Bildquelle: toxic.fm / Leonie Herde
Das Stück «Gott» im Theater St.Gallen behandelt das Thema selbstbestimmter Tod. Dabei wird auch das Publikum in die Diskussion miteinbezogen. Ist es richtig, einer gesunden Frau beim Suizid zu helfen?
Elisabeth Gärtner will sterben. Sie ist bei guter Gesundheit und leidet auch nicht an Schmerzen. Seit dem Tod ihres Partners kann sie sich jedoch nicht mehr am Leben erfreuen. Sie bittet ihre Ärztin um das tödliche Medikament Natrium-Pentobarbital, das auch in der Sterbehilfe eingesetzt wird. Die Ärztin will Frau Gärtner aber diesen Wunsch nicht erfüllen. Sie findet es nicht richtig, einer gesunden Frau beim Sterben zu helfen. Der Fall wird in einem Ethikrat diskutiert. Dabei werden ethisch-moralische Fragen aufgeworfen: Dürfen Ärzte Beihilfe zum Suizid leisten? Wem gehört unser Leben? Spielt es eine Rolle, ob die sterbewillige Person alt oder jung, gesund oder unheilbar krank ist?
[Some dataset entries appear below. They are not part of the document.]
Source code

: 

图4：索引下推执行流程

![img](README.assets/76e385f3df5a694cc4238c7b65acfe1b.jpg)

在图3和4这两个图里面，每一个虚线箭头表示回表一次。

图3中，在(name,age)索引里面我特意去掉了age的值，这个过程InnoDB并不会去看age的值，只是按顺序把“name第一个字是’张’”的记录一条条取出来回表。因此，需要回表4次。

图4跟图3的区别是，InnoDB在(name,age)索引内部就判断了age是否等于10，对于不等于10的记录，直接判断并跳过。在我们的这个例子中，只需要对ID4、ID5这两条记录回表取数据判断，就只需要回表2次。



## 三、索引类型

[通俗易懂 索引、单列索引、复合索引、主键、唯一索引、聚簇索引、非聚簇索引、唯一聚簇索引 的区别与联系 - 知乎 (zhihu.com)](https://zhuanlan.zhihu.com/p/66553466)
Anpassung an Schweizer Recht
Das Stück von Ferdinand Schirach musste für die Inszenierung in St.Gallen ans Schweizer Recht angepasst werden. Die Sterbehilfe in der Schweiz ist gesetzlich erlaubt und in der Gesellschaft akzeptierter als in Deutschland. Die Rolle der Juristin, die in der St.Galler Version von der Uni Zürich kommt, musste deshalb neu geschrieben werden. Das Publikum erfährt so einiges über die Praxis der Sterbehilfe. Ausserdem lassen die verschiedenen Argumente auch diejenigen zweifeln, die eine klare Meinung zum Thema selbstbestimmter Tod zu haben glauben. Als Sachverständige im Ethikrat werden neben einer Juristin auch ein Vertreter des Ärzteverbandes und ein Priester eingeladen. Beide sind vehement gegen die Beihilfe zum Suizid. Im Schlagabtausch mit dem Anwalt von Elisabeth Gärtner versuchen sie Ihre Argumente durchzusetzen.
Das Publikum entscheidet
Gegen Ende des Stücks, spricht die Vorsitzende des Ethikrates das Publikum direkt an: «Wie würden Sie entscheiden?» Das ganze Publikum wird in den Ethikrat miteinbezogen und soll eine Entscheidung fällen. Die abschliessenden Reden des Anwalts von Frau Gärtner und dem befragten Mediziner wirken wie Schlussplädoyers im Gerichtssaal. Das Publikum wird zu den Geschworenen. Wie zur Verstärkung wird langsam das Saallicht aufgedreht und das Publikum beginnt leise zu tuscheln. Schliesslich stimmt das St.Galler Publikum an der Premiere mit 62 % für einen selbstbestimmten Tod von Frau Gärtner.
Die Schauspielerin Heidi Maria Glössner hat zum Thema selbstbestimmter Tod eine klare Meinung: «Ich finde wir haben ein Recht auf unser eigenes Leben, aber genauso haben wir ein Recht auf unseren eigenen Tod.» Sie spielt Elisabeth Gärtner und kann sich sehr gut in die Rolle hineinversetzen. Die Resultate aller Aufführungen und auch aller anderen Inszenierungen im In- und Ausland werden auf der Webseite gott.theater aufgeschaltet. Bis jetzt (Stand: 21.12.2023) finden 61,7 % aller Zuschauenden, dass Frau Gärtner das tödliche Medikament erhalten soll. Im Theater St.Gallen wird das Stück «Gott» noch neun Mal bis im nächsten März aufgeführt.